1.The “My Diagnosis” chapter of Girl Interrupted (150-164) examines Susanna Kaysen’s hospital file that stated she had Borderline Personality. On page 151 she writes: “What does borderline personality mean, anyhow?” The DSM has lots of neat categories for all sorts of mental conditions but I feel that human beings are much more complex than a list of definitive signals that result in being “labeled” with one disorder or another. What about overlapping conditions? How do you feel about Susanna’s lengthy hospitalization? Was it warranted or an overreaction to the emotional struggles of a sensitive and intelligent young woman who felt lost and trapped by her circumstances?

2.Kaysen mulls over the chaos going on in her mind in the chapter called Velocity vs. Viscosity (75-78). I found the last line of this chapter particularly moving. Susanna is wondering what the catalyst to her next depressive episode will be and she says: Endogenous (internal) or exogenous (external), nature or nurture – it’s the great mystery of mental illness. So, in your opinion, what causes some people to succumb to depression and sometimes even give in to the suicidal impulse and others to simply cope with all kinds of suffering and come out unscathed?

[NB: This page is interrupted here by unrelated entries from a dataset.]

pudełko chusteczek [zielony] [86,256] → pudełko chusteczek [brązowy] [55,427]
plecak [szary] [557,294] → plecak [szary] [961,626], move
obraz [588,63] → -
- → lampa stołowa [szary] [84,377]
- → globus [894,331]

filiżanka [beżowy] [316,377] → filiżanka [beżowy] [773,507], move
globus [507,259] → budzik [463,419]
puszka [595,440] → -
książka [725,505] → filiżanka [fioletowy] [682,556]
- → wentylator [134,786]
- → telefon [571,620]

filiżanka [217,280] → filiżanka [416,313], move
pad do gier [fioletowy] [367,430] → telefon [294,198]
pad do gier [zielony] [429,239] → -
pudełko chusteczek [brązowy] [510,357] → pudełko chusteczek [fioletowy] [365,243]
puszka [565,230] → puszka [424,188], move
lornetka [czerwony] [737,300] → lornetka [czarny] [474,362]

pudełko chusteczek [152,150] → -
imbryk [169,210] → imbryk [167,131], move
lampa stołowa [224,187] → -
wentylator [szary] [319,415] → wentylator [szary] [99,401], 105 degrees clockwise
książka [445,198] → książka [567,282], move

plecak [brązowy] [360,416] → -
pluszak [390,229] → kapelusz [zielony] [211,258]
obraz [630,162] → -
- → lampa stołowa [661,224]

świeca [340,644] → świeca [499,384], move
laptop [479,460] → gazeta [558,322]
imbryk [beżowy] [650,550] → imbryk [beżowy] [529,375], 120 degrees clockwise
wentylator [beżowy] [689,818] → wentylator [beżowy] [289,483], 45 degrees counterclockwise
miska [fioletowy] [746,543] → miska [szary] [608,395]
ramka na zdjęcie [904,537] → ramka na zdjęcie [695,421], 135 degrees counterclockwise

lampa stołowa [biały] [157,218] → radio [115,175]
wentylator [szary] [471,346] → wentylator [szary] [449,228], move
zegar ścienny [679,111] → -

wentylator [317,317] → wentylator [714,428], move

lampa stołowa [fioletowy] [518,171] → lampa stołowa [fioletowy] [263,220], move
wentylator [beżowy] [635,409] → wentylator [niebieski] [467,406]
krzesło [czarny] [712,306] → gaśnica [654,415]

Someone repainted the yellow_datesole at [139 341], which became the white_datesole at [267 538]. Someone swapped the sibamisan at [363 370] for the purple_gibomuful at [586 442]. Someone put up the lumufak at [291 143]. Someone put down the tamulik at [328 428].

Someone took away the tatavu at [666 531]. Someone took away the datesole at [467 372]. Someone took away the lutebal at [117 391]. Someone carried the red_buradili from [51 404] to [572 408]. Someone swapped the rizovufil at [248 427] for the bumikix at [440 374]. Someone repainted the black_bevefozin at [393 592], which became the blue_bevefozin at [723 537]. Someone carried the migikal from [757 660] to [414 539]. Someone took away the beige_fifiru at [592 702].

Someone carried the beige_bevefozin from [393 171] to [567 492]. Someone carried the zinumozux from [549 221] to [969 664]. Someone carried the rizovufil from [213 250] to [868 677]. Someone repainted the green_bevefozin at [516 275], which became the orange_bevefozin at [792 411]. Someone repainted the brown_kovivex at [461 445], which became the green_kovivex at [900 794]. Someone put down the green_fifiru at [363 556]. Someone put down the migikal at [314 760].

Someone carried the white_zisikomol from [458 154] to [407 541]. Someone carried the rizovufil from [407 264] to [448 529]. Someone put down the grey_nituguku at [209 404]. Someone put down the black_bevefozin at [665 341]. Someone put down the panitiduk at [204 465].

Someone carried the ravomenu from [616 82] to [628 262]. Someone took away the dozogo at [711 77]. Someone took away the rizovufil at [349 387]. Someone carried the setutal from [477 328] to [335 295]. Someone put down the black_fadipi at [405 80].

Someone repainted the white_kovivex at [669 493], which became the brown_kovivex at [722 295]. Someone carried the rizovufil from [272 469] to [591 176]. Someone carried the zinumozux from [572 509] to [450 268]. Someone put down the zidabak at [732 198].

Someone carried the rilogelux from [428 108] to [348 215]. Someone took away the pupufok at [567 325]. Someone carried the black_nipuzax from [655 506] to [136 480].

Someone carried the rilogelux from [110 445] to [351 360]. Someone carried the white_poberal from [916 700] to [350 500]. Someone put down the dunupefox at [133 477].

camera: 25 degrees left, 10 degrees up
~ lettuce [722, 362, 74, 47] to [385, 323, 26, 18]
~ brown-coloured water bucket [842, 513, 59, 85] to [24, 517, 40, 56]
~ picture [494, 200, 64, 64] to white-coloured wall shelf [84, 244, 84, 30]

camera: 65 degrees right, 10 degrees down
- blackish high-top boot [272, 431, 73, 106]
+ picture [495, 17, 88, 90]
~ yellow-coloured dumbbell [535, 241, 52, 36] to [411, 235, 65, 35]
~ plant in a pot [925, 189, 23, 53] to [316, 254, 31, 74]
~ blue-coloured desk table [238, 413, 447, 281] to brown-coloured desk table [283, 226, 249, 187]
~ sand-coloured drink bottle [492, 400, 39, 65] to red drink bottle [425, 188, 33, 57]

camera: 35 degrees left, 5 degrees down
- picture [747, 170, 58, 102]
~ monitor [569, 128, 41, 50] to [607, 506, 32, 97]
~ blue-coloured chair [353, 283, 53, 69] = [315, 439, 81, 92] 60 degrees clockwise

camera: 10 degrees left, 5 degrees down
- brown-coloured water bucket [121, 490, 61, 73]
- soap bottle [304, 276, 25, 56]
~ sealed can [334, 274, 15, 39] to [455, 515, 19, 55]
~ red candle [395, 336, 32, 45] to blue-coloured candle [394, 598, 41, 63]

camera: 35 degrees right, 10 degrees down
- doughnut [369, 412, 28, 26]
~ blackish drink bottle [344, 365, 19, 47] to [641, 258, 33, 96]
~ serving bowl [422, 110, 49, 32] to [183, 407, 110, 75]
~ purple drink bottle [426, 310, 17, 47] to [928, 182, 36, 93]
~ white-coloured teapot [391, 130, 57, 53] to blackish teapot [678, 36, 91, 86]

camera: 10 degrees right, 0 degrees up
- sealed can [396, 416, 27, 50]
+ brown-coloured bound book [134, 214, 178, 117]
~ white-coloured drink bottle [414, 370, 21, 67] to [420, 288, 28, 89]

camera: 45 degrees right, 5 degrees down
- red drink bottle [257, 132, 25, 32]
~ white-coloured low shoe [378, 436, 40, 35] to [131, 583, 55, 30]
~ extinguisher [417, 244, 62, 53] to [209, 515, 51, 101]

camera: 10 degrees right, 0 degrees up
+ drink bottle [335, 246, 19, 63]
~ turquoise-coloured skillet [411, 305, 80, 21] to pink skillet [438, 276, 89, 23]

Submitted by Bonnie Akkerman I pledge…

1. Quoting her psychiatrist, Susanna Kaysen states that the diagnosis of borderline personality disorder (BPD) is “what they call people whose lifestyles bother them” (151). She goes on to suggest that since homosexuality is no longer in the DSM (formerly considered aberrant behavior, too) that BPD should no longer be in it either (152). I believe she misses the point here. Removing homosexuality from the DSM helps to remove the stigma from homosexuality, which may alleviate the mental stress homosexuals might otherwise have for being labeled deviant. On the other hand, those who have BPD suffer significant distress due to their thinking and behavior. It is possible to correct a person’s cognitive processes and behavior; it is not possible to fix a person’s sexual orientation. Therefore, I think BPD should be kept in the DSM. What do you think?

2. Kaysen admits that she “had boyfriends by the barrelful,” but doesn’t go into much detail into the nature of those relationships (155). One of the key features of BPD is unstable relationships, which are a source of stress for those with BPD (147). Kaysen seems almost proud of the fact that she’s had a lot of boyfriends, rather than be upset about it. Do you think that these numerous relationships were happy, or not?

Submitted by Chris O'Neill

1. I came into this reading with a somewhat sympathetic perspective, considering I was also hospitalized for BPD symptoms. The disease is incredibly complex, mainly because–like other diseases such as Anxiety, Depression, and ADHD–people around you can often claim to 'have experienced what you're feeling.' “Everyone has trust issues.” “Everyone goes through rocky relationships, sometimes.” You hear those near-constantly when you're explaining your feelings to close family members. While this is true, most people can sift through their rational and irrational thoughts and cope with their emotions relatively easily. It is often difficult for neurotypical people to understand how tough it can be to learn social skills, boundaries, and emotional regulation when you didn't grow up inherently knowing them. A good analogy would be to compare it to learning a language most people just grew up speaking as kids.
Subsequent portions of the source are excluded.